Cada vez que encaro com uma televisão, apanho um susto !
O último foi quando um senhor vestido de engenheiro agrónomo em dia de saída de campo, garantia no pequeno ecrã, posando num cenário de Hollywood, que uma vaca de uma marca qualquer dava um leite magro natural.
Corri para casa a limpar o pó aos desusados manuais de vacas leiteiras para recapitular essa capacidade que em devido tempo me teria passado completamente ao lado. Mas como os ditos já têm uns bons anos fiquei sem a dúvida esclarecida ! Seria uma vaca moderna, modelo OGM ? E neste caso seria uma vaca especializada em leite magro ou um protótipo ainda mais avançado, capaz de dar leite magro numa teta, leite com chocolate na outra, da terceira iogurte líquido e da última leite com sumos e enriquecido a vitaminas ?
A vaca do cenário da televisão até pastava, imagine-se ! Supus por isso que nesse aspecto fosse um up-grade das vacas leiteiras que eu julgava conhecer, para quem a necessidade incontornável que têm de um bocadinho de erva e ginástica era a maior dor de cabeça dos respectivos nutricionistas e proprietários.
Explico!
As vacas foram feitas com uma característica que a fileira de lacticínios da modernidade bem dispensava: são ruminantes. Para que aquela imensa parte de estômago da vaca a que se chama rúmen funcione, precisa de fibras longas, ou seja, qualquer pedaço de erva verde ou seca com mais de dois centímetros de comprimento. E não são apenas meia dúzia de troços mas uma quantidade relativamente significativa a que alguém se lembrou de designar pelo palavrão de “coeficiente de balastro” e que se refere exactamente à quantidade mínima de fibra que é necessária na ração. O balastro faz-se com palha, por exemplo. Palha que é preciso transportar, armazenar, enfim, uma trabalheira, porque afinal a palha não tem valor nutritivo bastante para fazer leite que se veja. Isso é trabalho para os "concentrados", isto é, misturas de cereais, oleaginosas, sub-produtos vegetais vários e outros como as farinhas de sangue, carne e peixe, antibióticos e gorduras by-pass, mistelas que uma vaca que preze a sua produtividade não prescinde e dos quais consome no mínimo uns seis quilitos diários. Mas além disto, as vacas precisam ainda de um mínimo de ginástica para não entrevarem precocemente. Outra chatice, sobretudo para quem as instala em autênticos prédios de andares como já vi em São Paulo e em fotos obtidas no Japão.
Ora como é evidente, de natural estas dinâmicas têm tanto como o tem a estupidez que nos leva a trocar por leite alimentos que também utilizamos sem qualquer ganho alimentar no processo! Mas o caso é que com todo o poder de comunicação que tem que lhe ser reconhecido, a publicidade tem vindo a produzir uma interminável e fluorescente repintura verde de toda a fileira alimentar. E com sólidos resultados na opinião pública informada, cuja boa formação teórica nem sempre consegue ultrapassar os “truques “ tecnológicos subjacentes à alimentação natural que procura e que paga principescamente.

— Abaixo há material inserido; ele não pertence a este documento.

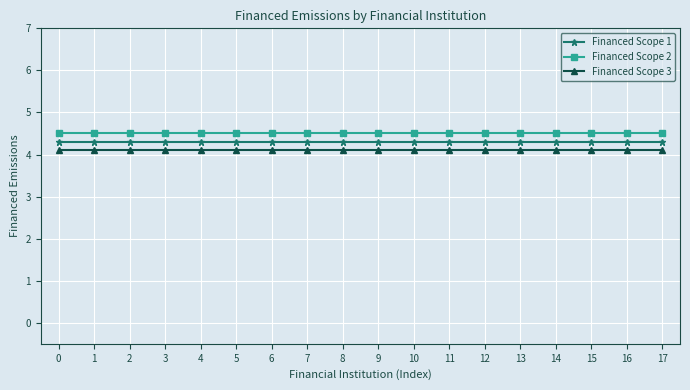

What is the value of the Financed Scope 3 point at the 11th from the left?

4.1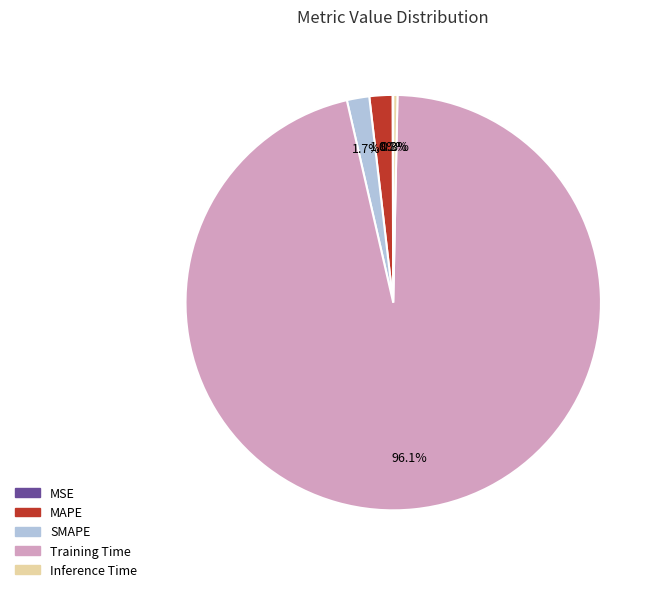

To the nearest percent, what is the difference between the largest and smallest slice percentages?

96%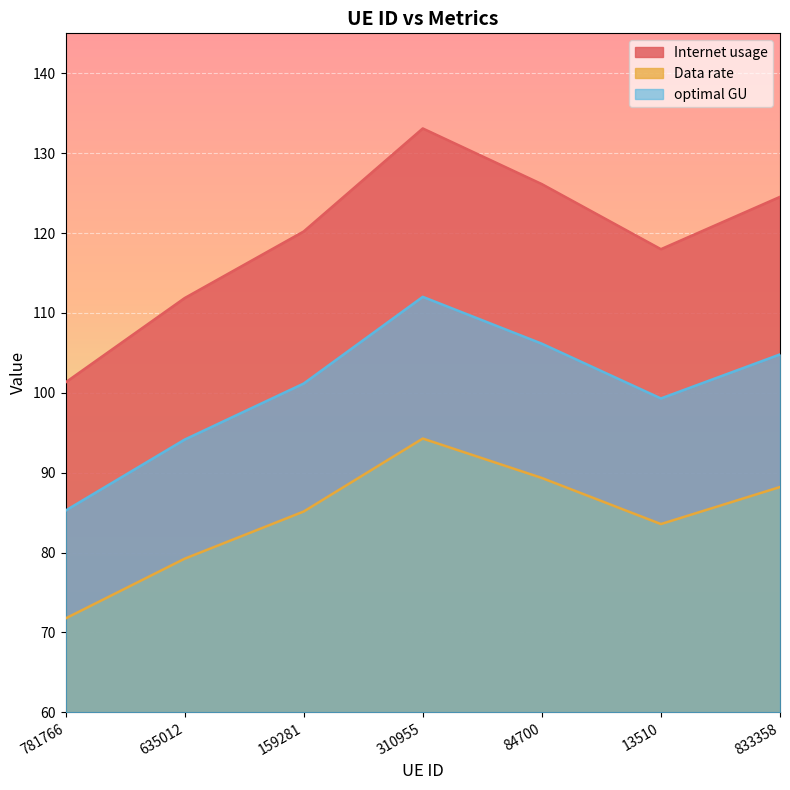

Where is the first local minimum for optimal GU?

13510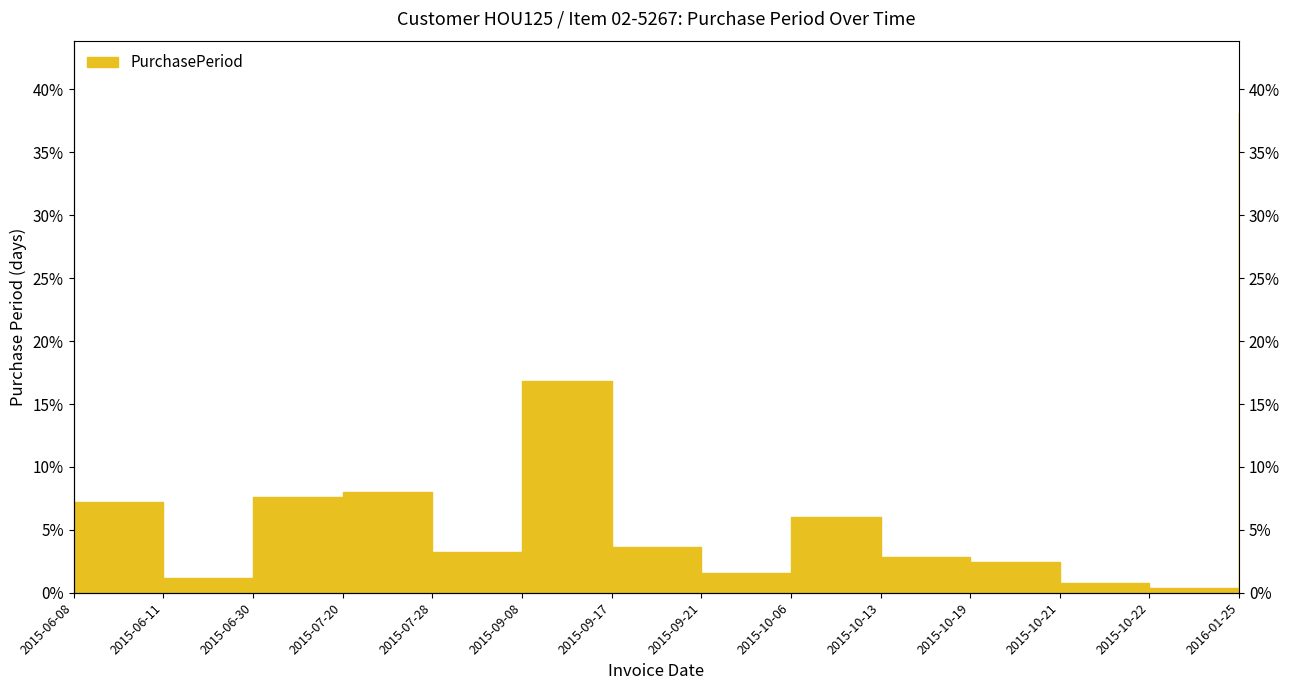

True or false: the data has more than 1 interior local peaks.

True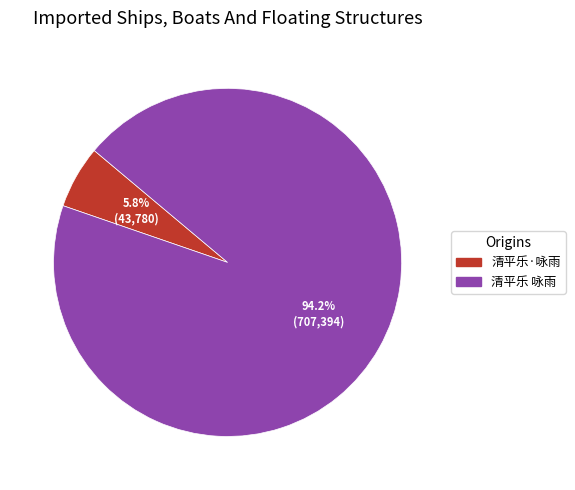

To the nearest percent, what is the difference between the 清平乐 咏雨 and 清平乐·咏雨 slice percentages?

88%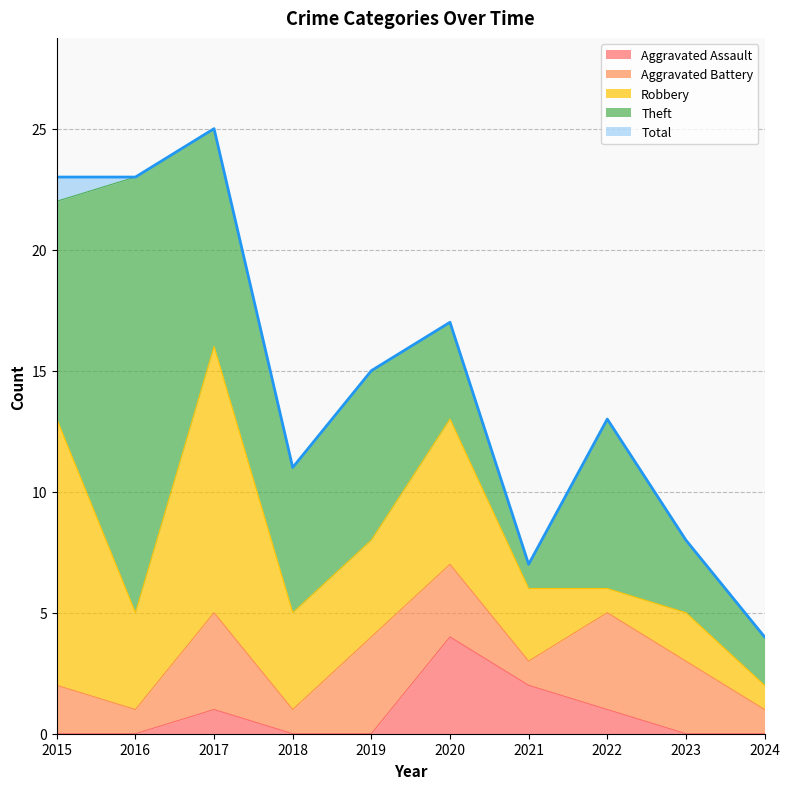

True or false: Aggravated Assault has more than 0 points higher than both neighbors.

True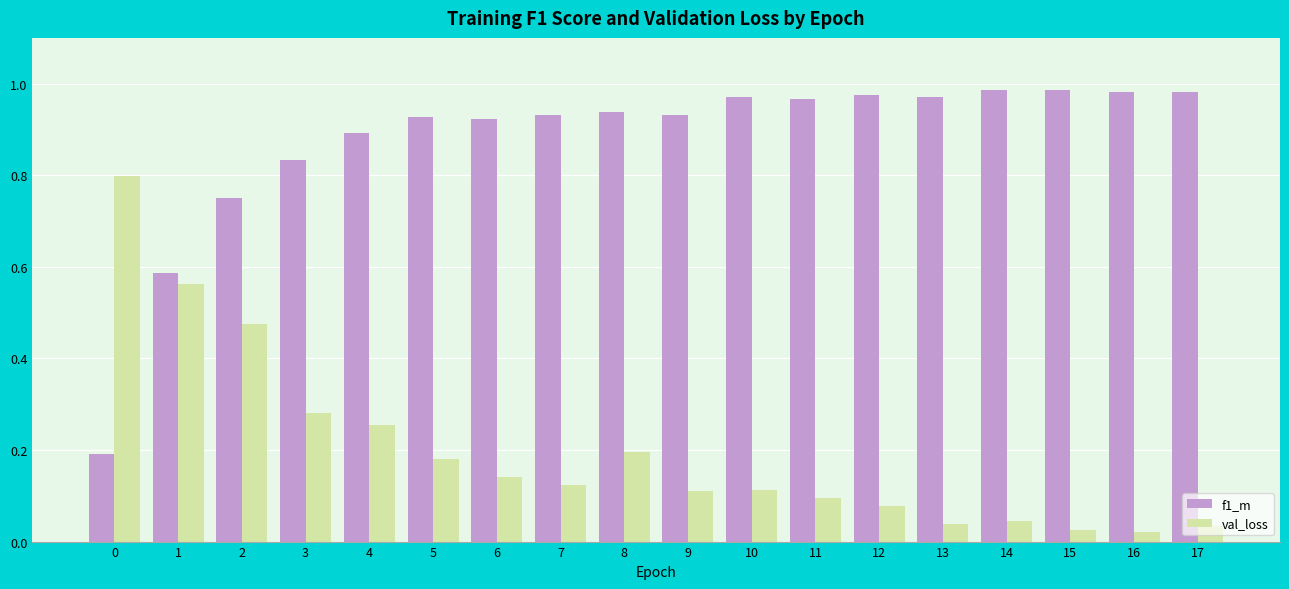

Between 10 and 13, which series saw the biggest shift?

val_loss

O caso do leite “naturalmente” magro é um desses magníficos truques.
A fileira dos lacticínios é, nos dias que correm, uma actividade industrial da nascente à foz, com uma utilidade relativa mais que discutível. O mito da imprescindibilidade do leite da vaca na roda dos alimentos é algo que devia estar sob a alçada criminal. Fala-se do cálcio no leite como se nós não o conseguíssemos ir buscar às couves, tal como a vaca o vai buscar às ervas. Fala-se na proteína como se a que serve para a vaca dar leite não nos servisse com considerável economia. E como se tudo não bastasse, quer-se fazer passar a ideia de que a vaca…produz leite à la carte:
- Sai um magro para a mesa onze!
Mas não sai! Ainda não há vacas dessas, só das outras. E estas são peças de uma cadeia de montagem que se alimenta de petróleo para nos dar a ilusão de que nos alimentamos de leite. Desde a sementeira do milho para silagem até à desnatagem, a produção de leite é tão natural que até o sexo com touros é proibido às vacas. À vaca leiteira só é permitido uma espécie de sexo com um homem: o inseminador. E mesmo isso porque sem partos elas não dão leite, pelo que, mesmo que os vitelos nunca lhes chupem uma única teta, têm que os parir. E esta deve ser das poucas partes biológicas da produção leiteira moderna. Porque o que se segue na cadeia de transformação de "bio" tem apenas o facto de a pasteurização ou a ultra-pasteurização matarem a maior parte da flora microbiana presente naturalmente no leite.